* _WHAT IS NEEDED_:
Render all of the data below as a JSON list of strings, with one string for each line and blank lines omitted.

* _DATA PROVIDED_:
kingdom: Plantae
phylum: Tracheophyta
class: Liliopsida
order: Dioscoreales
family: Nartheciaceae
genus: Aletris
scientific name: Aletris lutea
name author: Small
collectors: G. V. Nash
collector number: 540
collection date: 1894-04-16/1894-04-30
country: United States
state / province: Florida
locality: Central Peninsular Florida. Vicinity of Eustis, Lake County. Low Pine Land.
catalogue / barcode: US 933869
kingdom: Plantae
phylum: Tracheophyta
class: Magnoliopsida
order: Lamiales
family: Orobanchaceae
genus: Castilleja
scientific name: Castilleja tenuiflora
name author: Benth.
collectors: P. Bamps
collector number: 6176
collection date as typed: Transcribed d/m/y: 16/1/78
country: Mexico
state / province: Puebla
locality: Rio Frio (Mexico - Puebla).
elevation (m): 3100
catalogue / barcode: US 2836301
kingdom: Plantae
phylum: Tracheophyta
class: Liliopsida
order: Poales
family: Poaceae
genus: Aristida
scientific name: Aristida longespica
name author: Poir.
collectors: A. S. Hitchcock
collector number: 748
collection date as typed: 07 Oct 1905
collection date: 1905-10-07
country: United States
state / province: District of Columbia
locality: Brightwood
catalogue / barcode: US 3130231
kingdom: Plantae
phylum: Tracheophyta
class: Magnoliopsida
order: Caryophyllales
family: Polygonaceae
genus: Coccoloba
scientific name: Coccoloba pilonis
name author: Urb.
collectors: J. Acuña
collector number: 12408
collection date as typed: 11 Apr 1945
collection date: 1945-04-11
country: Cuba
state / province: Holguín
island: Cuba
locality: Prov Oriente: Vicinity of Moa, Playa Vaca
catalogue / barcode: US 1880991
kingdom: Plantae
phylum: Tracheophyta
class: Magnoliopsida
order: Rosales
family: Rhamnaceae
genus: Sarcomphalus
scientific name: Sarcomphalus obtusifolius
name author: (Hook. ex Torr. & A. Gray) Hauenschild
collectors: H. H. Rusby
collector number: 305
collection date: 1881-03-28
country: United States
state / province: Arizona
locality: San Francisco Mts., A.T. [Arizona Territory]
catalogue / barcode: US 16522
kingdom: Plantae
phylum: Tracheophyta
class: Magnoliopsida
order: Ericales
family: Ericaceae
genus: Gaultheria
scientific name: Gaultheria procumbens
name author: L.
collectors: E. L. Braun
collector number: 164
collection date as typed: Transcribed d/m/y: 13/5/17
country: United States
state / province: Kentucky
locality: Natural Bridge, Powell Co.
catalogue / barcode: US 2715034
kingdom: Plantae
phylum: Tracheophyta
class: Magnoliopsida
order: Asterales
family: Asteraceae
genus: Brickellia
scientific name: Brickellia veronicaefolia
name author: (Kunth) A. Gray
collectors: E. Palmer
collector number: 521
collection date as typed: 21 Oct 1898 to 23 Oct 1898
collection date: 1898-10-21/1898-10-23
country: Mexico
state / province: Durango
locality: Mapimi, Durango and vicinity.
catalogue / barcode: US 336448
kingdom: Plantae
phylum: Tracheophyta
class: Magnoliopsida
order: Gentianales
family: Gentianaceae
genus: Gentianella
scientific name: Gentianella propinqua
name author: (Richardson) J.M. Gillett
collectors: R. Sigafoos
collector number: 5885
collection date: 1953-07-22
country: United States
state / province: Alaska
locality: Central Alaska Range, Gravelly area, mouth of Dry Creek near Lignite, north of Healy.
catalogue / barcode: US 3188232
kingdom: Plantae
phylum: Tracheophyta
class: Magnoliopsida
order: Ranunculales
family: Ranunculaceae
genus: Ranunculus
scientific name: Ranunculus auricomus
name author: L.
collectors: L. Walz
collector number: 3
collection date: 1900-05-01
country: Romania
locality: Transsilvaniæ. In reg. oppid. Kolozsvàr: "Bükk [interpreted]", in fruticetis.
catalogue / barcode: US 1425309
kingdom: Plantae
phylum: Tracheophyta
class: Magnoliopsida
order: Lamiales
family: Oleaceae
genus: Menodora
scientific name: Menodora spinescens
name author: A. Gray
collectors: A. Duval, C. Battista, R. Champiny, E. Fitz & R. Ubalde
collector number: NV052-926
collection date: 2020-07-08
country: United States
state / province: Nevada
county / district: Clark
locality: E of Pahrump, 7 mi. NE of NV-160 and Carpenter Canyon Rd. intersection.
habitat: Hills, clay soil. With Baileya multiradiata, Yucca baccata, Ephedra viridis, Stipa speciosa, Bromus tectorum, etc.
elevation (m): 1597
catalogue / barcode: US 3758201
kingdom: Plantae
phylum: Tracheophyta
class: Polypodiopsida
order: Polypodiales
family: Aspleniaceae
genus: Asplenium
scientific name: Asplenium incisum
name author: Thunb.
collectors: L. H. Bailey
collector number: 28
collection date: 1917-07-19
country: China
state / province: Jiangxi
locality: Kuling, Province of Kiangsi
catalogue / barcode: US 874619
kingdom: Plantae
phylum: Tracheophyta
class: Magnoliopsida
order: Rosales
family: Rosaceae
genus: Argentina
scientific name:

* _ANSWER TO THE TASK_:
[
  "kingdom: Plantae",
  "phylum: Tracheophyta",
  "class: Liliopsida",
  "order: Dioscoreales",
  "family: Nartheciaceae",
  "genus: Aletris",
  "scientific name: Aletris lutea",
  "name author: Small",
  "collectors: G. V. Nash",
  "collector number: 540",
  "collection date: 1894-04-16/1894-04-30",
  "country: United States",
  "state / province: Florida",
  "locality: Central Peninsular Florida. Vicinity of Eustis, Lake County. Low Pine Land.",
  "catalogue / barcode: US 933869",
  "kingdom: Plantae",
  "phylum: Tracheophyta",
  "class: Magnoliopsida",
  "order: Lamiales",
  "family: Orobanchaceae",
  "genus: Castilleja",
  "scientific name: Castilleja tenuiflora",
  "name author: Benth.",
  "collectors: P. Bamps",
  "collector number: 6176",
  "collection date as typed: Transcribed d/m/y: 16/1/78",
  "country: Mexico",
  "state / province: Puebla",
  "locality: Rio Frio (Mexico - Puebla).",
  "elevation (m): 3100",
  "catalogue / barcode: US 2836301",
  "kingdom: Plantae",
  "phylum: Tracheophyta",
  "class: Liliopsida",
  "order: Poales",
  "family: Poaceae",
  "genus: Aristida",
  "scientific name: Aristida longespica",
  "name author: Poir.",
  "collectors: A. S. Hitchcock",
  "collector number: 748",
  "collection date as typed: 07 Oct 1905",
  "collection date: 1905-10-07",
  "country: United States",
  "state / province: District of Columbia",
  "locality: Brightwood",
  "catalogue / barcode: US 3130231",
  "kingdom: Plantae",
  "phylum: Tracheophyta",
  "class: Magnoliopsida",
  "order: Caryophyllales",
  "family: Polygonaceae",
  "genus: Coccoloba",
  "scientific name: Coccoloba pilonis",
  "name author: Urb.",
  "collectors: J. Acuña",
  "collector number: 12408",
  "collection date as typed: 11 Apr 1945",
  "collection date: 1945-04-11",
  "country: Cuba",
  "state / province: Holguín",
  "island: Cuba",
  "locality: Prov Oriente: Vicinity of Moa, Playa Vaca",
  "catalogue / barcode: US 1880991",
  "kingdom: Plantae",
  "phylum: Tracheophyta",
  "class: Magnoliopsida",
  "order: Rosales",
  "family: Rhamnaceae",
  "genus: Sarcomphalus",
  "scientific name: Sarcomphalus obtusifolius",
  "name author: (Hook. ex Torr. & A. Gray) Hauenschild",
  "collectors: H. H. Rusby",
  "collector number: 305",
  "collection date: 1881-03-28",
  "country: United States",
  "state / province: Arizona",
  "locality: San Francisco Mts., A.T. [Arizona Territory]",
  "catalogue / barcode: US 16522",
  "kingdom: Plantae",
  "phylum: Tracheophyta",
  "class: Magnoliopsida",
  "order: Ericales",
  "family: Ericaceae",
  "genus: Gaultheria",
  "scientific name: Gaultheria procumbens",
  "name author: L.",
  "collectors: E. L. Braun",
  "collector number: 164",
  "collection date as typed: Transcribed d/m/y: 13/5/17",
  "country: United States",
  "state / province: Kentucky",
  "locality: Natural Bridge, Powell Co.",
  "catalogue / barcode: US 2715034",
  "kingdom: Plantae",
  "phylum: Tracheophyta",
  "class: Magnoliopsida",
  "order: Asterales",
  "family: Asteraceae",
  "genus: Brickellia",
  "scientific name: Brickellia veronicaefolia",
  "name author: (Kunth) A. Gray",
  "collectors: E. Palmer",
  "collector number: 521",
  "collection date as typed: 21 Oct 1898 to 23 Oct 1898",
  "collection date: 1898-10-21/1898-10-23",
  "country: Mexico",
  "state / province: Durango",
  "locality: Mapimi, Durango and vicinity.",
  "catalogue / barcode: US 336448",
  "kingdom: Plantae",
  "phylum: Tracheophyta",
  "class: Magnoliopsida",
  "order: Gentianales",
  "family: Gentianaceae",
  "genus: Gentianella",
  "scientific name: Gentianella propinqua",
  "name author: (Richardson) J.M. Gillett",
  "collectors: R. Sigafoos",
  "collector number: 5885",
  "collection date: 1953-07-22",
  "country: United States",
  "state / province: Alaska",
  "locality: Central Alaska Range, Gravelly area, mouth of Dry Creek near Lignite, north of Healy.",
  "catalogue / barcode: US 3188232",
  "kingdom: Plantae",
  "phylum: Tracheophyta",
  "class: Magnoliopsida",
  "order: Ranunculales",
  "family: Ranunculaceae",
  "genus: Ranunculus",
  "scientific name: Ranunculus auricomus",
  "name author: L.",
  "collectors: L. Walz",
  "collector number: 3",
  "collection date: 1900-05-01",
  "country: Romania",
  "locality: Transsilvaniæ. In reg. oppid. Kolozsvàr: \"Bükk [interpreted]\", in fruticetis.",
  "catalogue / barcode: US 1425309",
  "kingdom: Plantae",
  "phylum: Tracheophyta",
  "class: Magnoliopsida",
  "order: Lamiales",
  "family: Oleaceae",
  "genus: Menodora",
  "scientific name: Menodora spinescens",
  "name author: A. Gray",
  "collectors: A. Duval, C. Battista, R. Champiny, E. Fitz & R. Ubalde",
  "collector number: NV052-926",
  "collection date: 2020-07-08",
  "country: United States",
  "state / province: Nevada",
  "county / district: Clark",
  "locality: E of Pahrump, 7 mi. NE of NV-160 and Carpenter Canyon Rd. intersection.",
  "habitat: Hills, clay soil. With Baileya multiradiata, Yucca baccata, Ephedra viridis, Stipa speciosa, Bromus tectorum, etc.",
  "elevation (m): 1597",
  "catalogue / barcode: US 3758201",
  "kingdom: Plantae",
  "phylum: Tracheophyta",
  "class: Polypodiopsida",
  "order: Polypodiales",
  "family: Aspleniaceae",
  "genus: Asplenium",
  "scientific name: Asplenium incisum",
  "name author: Thunb.",
  "collectors: L. H. Bailey",
  "collector number: 28",
  "collection date: 1917-07-19",
  "country: China",
  "state / province: Jiangxi",
  "locality: Kuling, Province of Kiangsi",
  "catalogue / barcode: US 874619",
  "kingdom: Plantae",
  "phylum: Tracheophyta",
  "class: Magnoliopsida",
  "order: Rosales",
  "family: Rosaceae",
  "genus: Argentina",
  "scientific name:"
]